Let’s start with the basics: humans are not very efficient machines. Walking 100 meters, for example, uses about 7 calories—roughly the energy in a bite of an apple. And while that’s not much, the way we walk is mechanically inefficient. We lift, accelerate, and stop each leg individually—about 200 times over that distance. Comparatively, if we could just roll, we’d use about a third of the energy.

Moreover, walking is a remarkably complex process. It requires coordination between the brain, spinal cord, muscles, tendons, and joints. Our inner ear helps us maintain balance, and visual cues constantly adjust our posture. Trying to replicate this delicate dance in a machine is mind-bending. Robots need cameras, LiDAR, force sensors, and massive processing power to simulate this—and even then, their batteries only last a few hours and they can barely lift more than a skinny human.

So Why Build Robots That Look Like Us?

One word: anthropomorphism.
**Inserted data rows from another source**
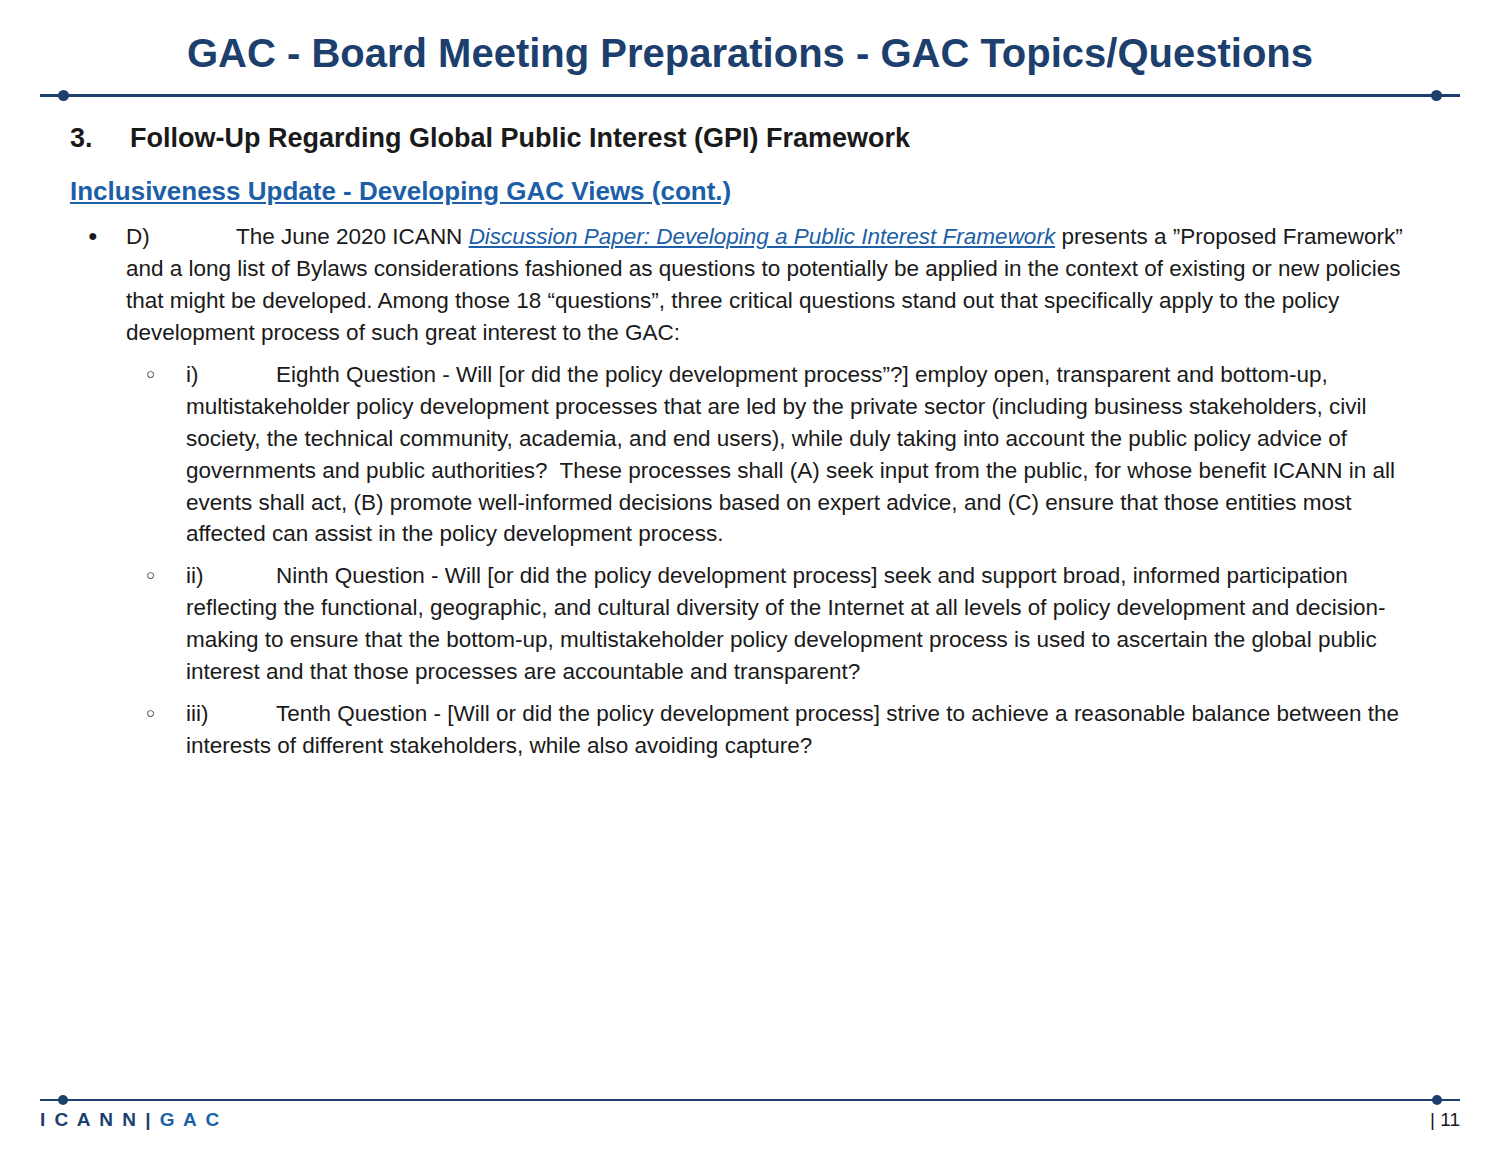GAC - Board Meeting Preparations - GAC Topics/Questions
3. Follow-Up Regarding Global Public Interest (GPI) Framework
Inclusiveness Update - Developing GAC Views (cont.)
D) The June 2020 ICANN Discussion Paper: Developing a Public Interest Framework presents a ”Proposed Framework” and a long list of Bylaws considerations fashioned as questions to potentially be applied in the context of existing or new policies that might be developed. Among those 18 “questions”, three critical questions stand out that specifically apply to the policy development process of such great interest to the GAC:
i) Eighth Question - Will [or did the policy development process”?] employ open, transparent and bottom-up, multistakeholder policy development processes that are led by the private sector (including business stakeholders, civil society, the technical community, academia, and end users), while duly taking into account the public policy advice of governments and public authorities? These processes shall (A) seek input from the public, for whose benefit ICANN in all events shall act, (B) promote well-informed decisions based on expert advice, and (C) ensure that those entities most affected can assist in the policy development process.
ii) Ninth Question - Will [or did the policy development process] seek and support broad, informed participation reflecting the functional, geographic, and cultural diversity of the Internet at all levels of policy development and decision-making to ensure that the bottom-up, multistakeholder policy development process is used to ascertain the global public interest and that those processes are accountable and transparent?
iii) Tenth Question - [Will or did the policy development process] strive to achieve a reasonable balance between the interests of different stakeholders, while also avoiding capture?
I C A N N | G A C
| 11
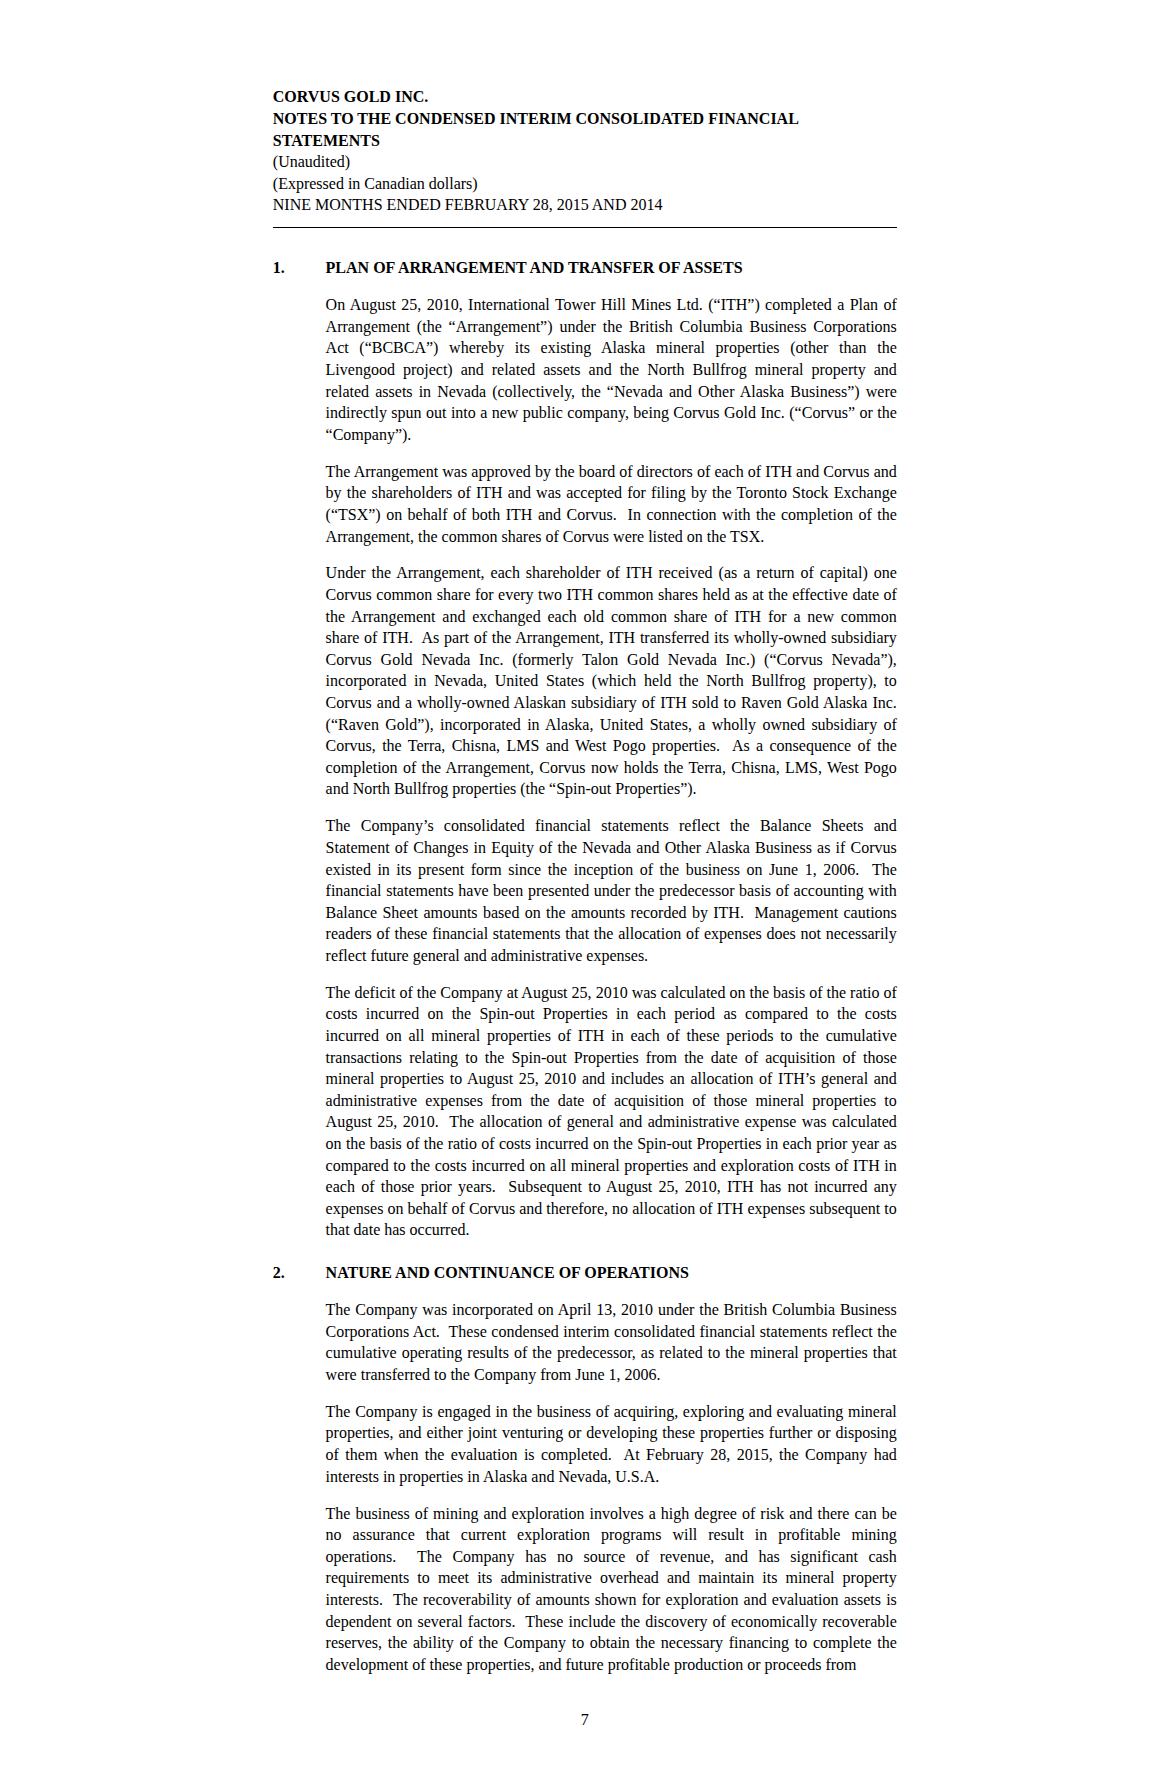CORVUS GOLD INC.
NOTES TO THE CONDENSED INTERIM CONSOLIDATED FINANCIAL STATEMENTS
(Unaudited)
(Expressed in Canadian dollars)
NINE MONTHS ENDED FEBRUARY 28, 2015 AND 2014
1. PLAN OF ARRANGEMENT AND TRANSFER OF ASSETS
On August 25, 2010, International Tower Hill Mines Ltd. (“ITH”) completed a Plan of Arrangement (the “Arrangement”) under the British Columbia Business Corporations Act (“BCBCA”) whereby its existing Alaska mineral properties (other than the Livengood project) and related assets and the North Bullfrog mineral property and related assets in Nevada (collectively, the “Nevada and Other Alaska Business”) were indirectly spun out into a new public company, being Corvus Gold Inc. (“Corvus” or the “Company”).
The Arrangement was approved by the board of directors of each of ITH and Corvus and by the shareholders of ITH and was accepted for filing by the Toronto Stock Exchange (“TSX”) on behalf of both ITH and Corvus. In connection with the completion of the Arrangement, the common shares of Corvus were listed on the TSX.
Under the Arrangement, each shareholder of ITH received (as a return of capital) one Corvus common share for every two ITH common shares held as at the effective date of the Arrangement and exchanged each old common share of ITH for a new common share of ITH. As part of the Arrangement, ITH transferred its wholly-owned subsidiary Corvus Gold Nevada Inc. (formerly Talon Gold Nevada Inc.) (“Corvus Nevada”), incorporated in Nevada, United States (which held the North Bullfrog property), to Corvus and a wholly-owned Alaskan subsidiary of ITH sold to Raven Gold Alaska Inc. (“Raven Gold”), incorporated in Alaska, United States, a wholly owned subsidiary of Corvus, the Terra, Chisna, LMS and West Pogo properties. As a consequence of the completion of the Arrangement, Corvus now holds the Terra, Chisna, LMS, West Pogo and North Bullfrog properties (the “Spin-out Properties”).
The Company’s consolidated financial statements reflect the Balance Sheets and Statement of Changes in Equity of the Nevada and Other Alaska Business as if Corvus existed in its present form since the inception of the business on June 1, 2006. The financial statements have been presented under the predecessor basis of accounting with Balance Sheet amounts based on the amounts recorded by ITH. Management cautions readers of these financial statements that the allocation of expenses does not necessarily reflect future general and administrative expenses.
The deficit of the Company at August 25, 2010 was calculated on the basis of the ratio of costs incurred on the Spin-out Properties in each period as compared to the costs incurred on all mineral properties of ITH in each of these periods to the cumulative transactions relating to the Spin-out Properties from the date of acquisition of those mineral properties to August 25, 2010 and includes an allocation of ITH’s general and administrative expenses from the date of acquisition of those mineral properties to August 25, 2010. The allocation of general and administrative expense was calculated on the basis of the ratio of costs incurred on the Spin-out Properties in each prior year as compared to the costs incurred on all mineral properties and exploration costs of ITH in each of those prior years. Subsequent to August 25, 2010, ITH has not incurred any expenses on behalf of Corvus and therefore, no allocation of ITH expenses subsequent to that date has occurred.
2. NATURE AND CONTINUANCE OF OPERATIONS
The Company was incorporated on April 13, 2010 under the British Columbia Business Corporations Act. These condensed interim consolidated financial statements reflect the cumulative operating results of the predecessor, as related to the mineral properties that were transferred to the Company from June 1, 2006.
The Company is engaged in the business of acquiring, exploring and evaluating mineral properties, and either joint venturing or developing these properties further or disposing of them when the evaluation is completed. At February 28, 2015, the Company had interests in properties in Alaska and Nevada, U.S.A.
The business of mining and exploration involves a high degree of risk and there can be no assurance that current exploration programs will result in profitable mining operations. The Company has no source of revenue, and has significant cash requirements to meet its administrative overhead and maintain its mineral property interests. The recoverability of amounts shown for exploration and evaluation assets is dependent on several factors. These include the discovery of economically recoverable reserves, the ability of the Company to obtain the necessary financing to complete the development of these properties, and future profitable production or proceeds from
7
We’re naturally inclined to relate more to things that resemble us. The Greeks imagined humanoid automata, the Chinese told stories of human-shaped machines centuries ago, and in modern pop culture, Hollywood has strongly influenced our imagination—think C-3PO and R2-D2.

There's also a psychological factor. Japanese roboticist Masahiro Mori coined the term “uncanny valley” in 1970 to describe how increasing human likeness in robots initially improves our connection to them—but only to a point. As they become too humanlike, our reaction flips from admiration to discomfort and eeriness. This response is deeply rooted in evolutionary psychology—our instincts trigger a form of repulsion when we sense something is almost human, but not quite right.

Staying on the “safe” side of the uncanny valley, or risking crossing it, is a strategic dilemma for robotics companies. But these humanlike designs haven’t exactly proven practical.

The Reality Behind the Viral Clips

Despite the wow factor in videos of robots dancing, vacuuming, or pouring coffee, most of these clips are highly choreographed. Many are shot in controlled environments, edited to hide failures, and involve pre-programmed routines—not real autonomous behavior. Some demonstrations, like Tesla’s Optimus robot, were even shown to be partly human-controlled behind the scenes.

When it comes to real-world utility, almost none of these robots are ready. Boston Dynamics' Atlas, for instance, may have gone viral for backflips and parkour, but it's never left the lab. Their revenue-generating robots are the doglike Spot and the warehouse-oriented Stretch—not humanoids.

Other companies like Figure AI and Agility Robotics have made some progress. Figure AI’s robot briefly worked on a BMW assembly line, and Agility’s Digit moved boxes in a warehouse. But these are still early pilot programs—and ironically, those tasks are already done efficiently by non-humanoid machines.

The Real Problem: Moravec's Paradox

The core challenge in robotics isn’t just mechanical—it’s cognitive. Moravec’s Paradox states that tasks which are easy for humans (like perception and movement) are extremely difficult for machines, while tasks we find difficult (like math or playing chess) are comparatively easy for AI.

For example, solving a basic math problem takes a computer milliseconds—but handing it a shape-sorter toy is an entirely different story. A one-year-old can learn through curiosity, trial, and error. A robot, by contrast, has no curiosity. It has to be explicitly programmed with layers of instructions like “understand game,” “see object,” “grasp object,” and so on—each requiring enormous complexity.

A Costly Obsession

Despite billions in funding, no company has announced a release date for a general-purpose humanoid robot that’s affordable. The goal of producing a robot for under $20,000 remains elusive. In truth, most of these startups rely more on PR and viral demos to drive fundraising and attention than actual product deployment.

So, do we really need humanoid robots? For now, the answer might be no. The tasks where robots are most successful—like moving boxes or vacuuming floors—are already being done more efficiently by purpose-built machines that don’t look anything like us.